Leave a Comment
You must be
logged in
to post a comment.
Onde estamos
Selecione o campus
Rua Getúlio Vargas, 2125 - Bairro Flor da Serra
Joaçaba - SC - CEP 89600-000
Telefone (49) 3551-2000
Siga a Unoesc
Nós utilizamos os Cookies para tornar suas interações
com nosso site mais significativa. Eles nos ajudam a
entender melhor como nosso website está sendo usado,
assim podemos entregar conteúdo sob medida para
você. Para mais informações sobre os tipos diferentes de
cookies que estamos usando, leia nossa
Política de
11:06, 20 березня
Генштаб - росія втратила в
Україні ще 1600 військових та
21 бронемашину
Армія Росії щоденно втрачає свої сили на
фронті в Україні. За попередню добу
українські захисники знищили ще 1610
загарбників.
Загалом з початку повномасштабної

:: Aim of the task ::
Say how many lines in the listing above include the word "mais". Nothing but the number is needed.

:: Response area ::
2